Plus, this scene is basically a dilution of the "Just Dropped in to See What Condition My Condition Was In" scene from THE DUDE ABIDES.
I thought there were a couple of other scenes in SOUTHLAND TALES that were tolerable in exactly the same way -- as a decontextualized music video (e.g. the all-strings performance of "The Star-Spangled Banner").
I short-listed the Justin Timberlake scene for Best Scene, a beneficiary of my annual ritual of going through my "con/CON" films and try my darndest to include as many elements as possible from films I didn't like overall. There certainly wasn't a scene this year that was so much better than the rest of the film surrounding it. (It eventually dropped off at about #16 or #18 ... I shuck back my short lists until they're down to 10.)
I gave Southland points in Picture/Director/Actor/Screenplay, but giving this particular scene points seemed completely absurd to me.
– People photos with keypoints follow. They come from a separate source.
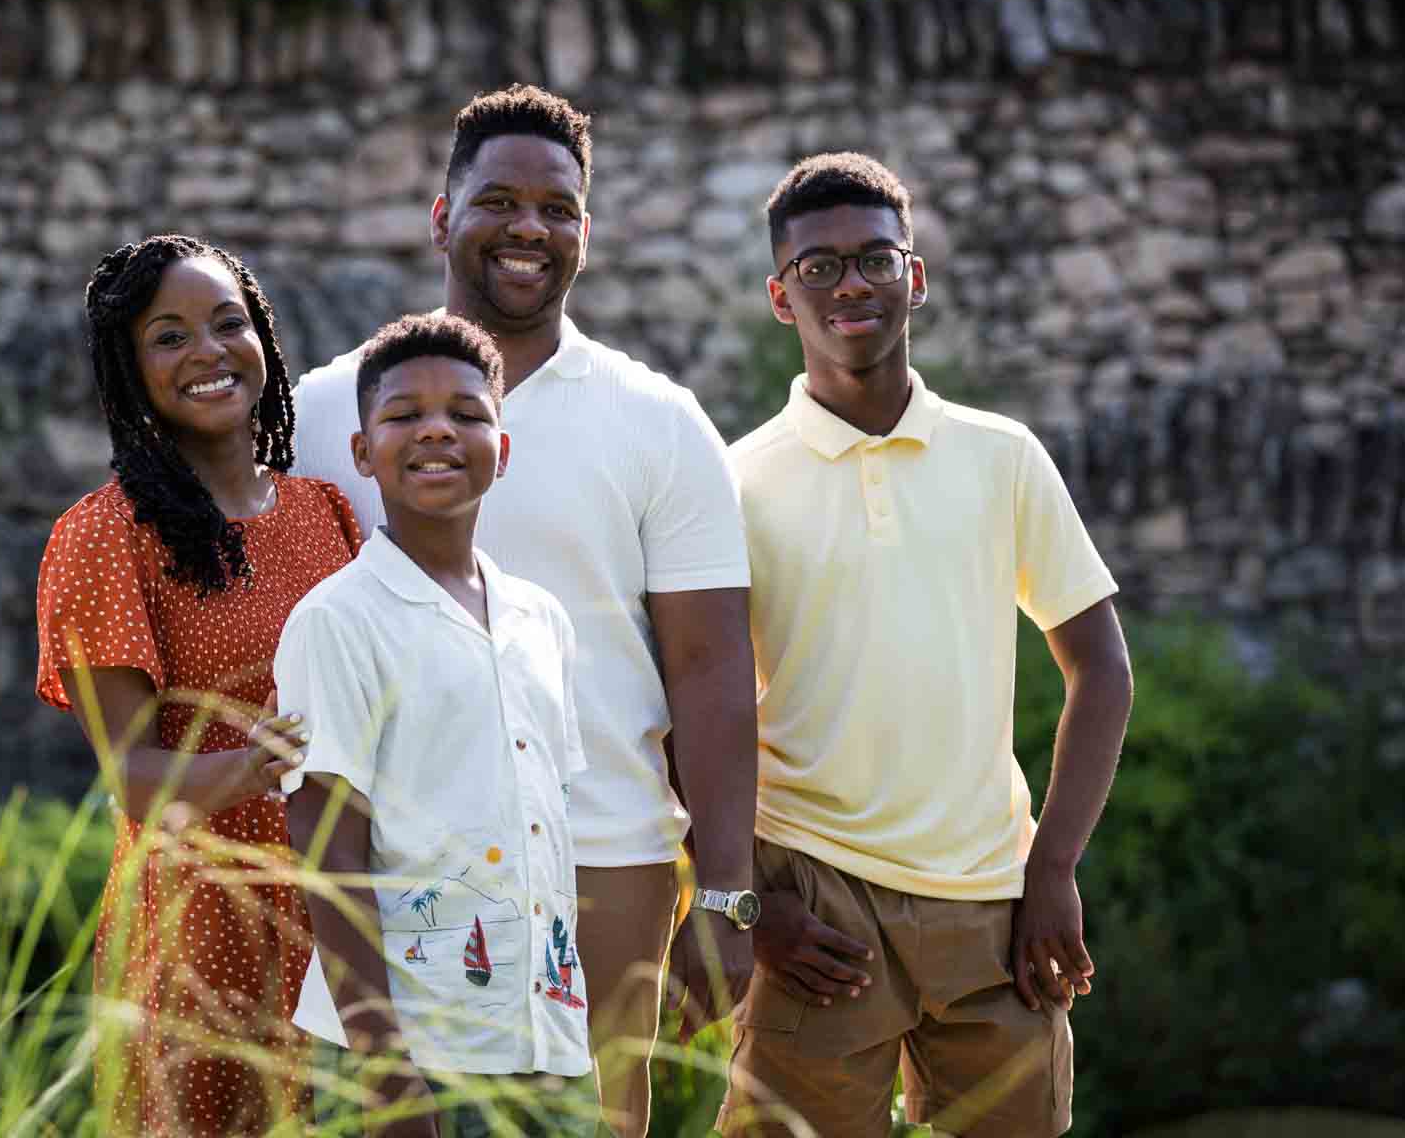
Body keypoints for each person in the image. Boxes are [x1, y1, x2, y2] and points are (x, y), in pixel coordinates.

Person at [291, 85, 758, 1137]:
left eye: (558, 208)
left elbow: (712, 668)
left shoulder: (658, 421)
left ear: (586, 231)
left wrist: (728, 894)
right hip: (397, 864)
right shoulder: (333, 410)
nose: (528, 229)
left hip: (603, 863)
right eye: (498, 200)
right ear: (441, 215)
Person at [717, 153, 1135, 1138]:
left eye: (875, 260)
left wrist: (1054, 871)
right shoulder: (734, 482)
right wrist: (746, 905)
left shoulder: (1002, 458)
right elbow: (692, 707)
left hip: (994, 900)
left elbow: (1103, 670)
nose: (850, 284)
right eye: (819, 269)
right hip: (814, 898)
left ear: (918, 276)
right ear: (782, 297)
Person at [35, 234, 362, 1136]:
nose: (209, 352)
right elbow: (132, 777)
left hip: (347, 911)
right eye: (168, 338)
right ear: (129, 372)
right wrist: (254, 765)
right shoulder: (106, 538)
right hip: (202, 933)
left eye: (228, 323)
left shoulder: (322, 511)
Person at [276, 312, 595, 1137]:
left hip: (544, 1039)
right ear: (360, 452)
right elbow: (327, 844)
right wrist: (386, 1071)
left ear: (503, 445)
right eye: (403, 415)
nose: (436, 432)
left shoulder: (541, 620)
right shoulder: (339, 620)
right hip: (411, 1053)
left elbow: (542, 832)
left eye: (465, 412)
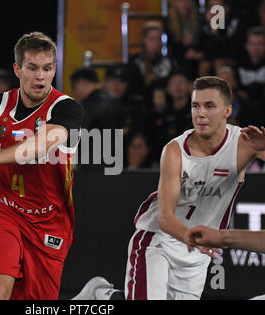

It's not even the best musical sequence in the film (that would be either Rebekah Del Rio's Star-Spangled Banner rendition or that Moby-scored roundelay between Mandy Moore and Sarah Michelle Gellar).
I will chalk its success up to exterior affection for either Timberlake or The Killers' song.
Nobody should ever ask Del Rio to sing a song in a movie ever again. She topped out the first time.
I gave Timberlake some points, since he was the only actor in the film who maintained the outward appearance of an actual human being instead of some inbred pseudo-futuristic assclown. Plus, his character's exhaustion struck me as both intra- and extra-diegetic, like he was the only one who understood the futility he was up against.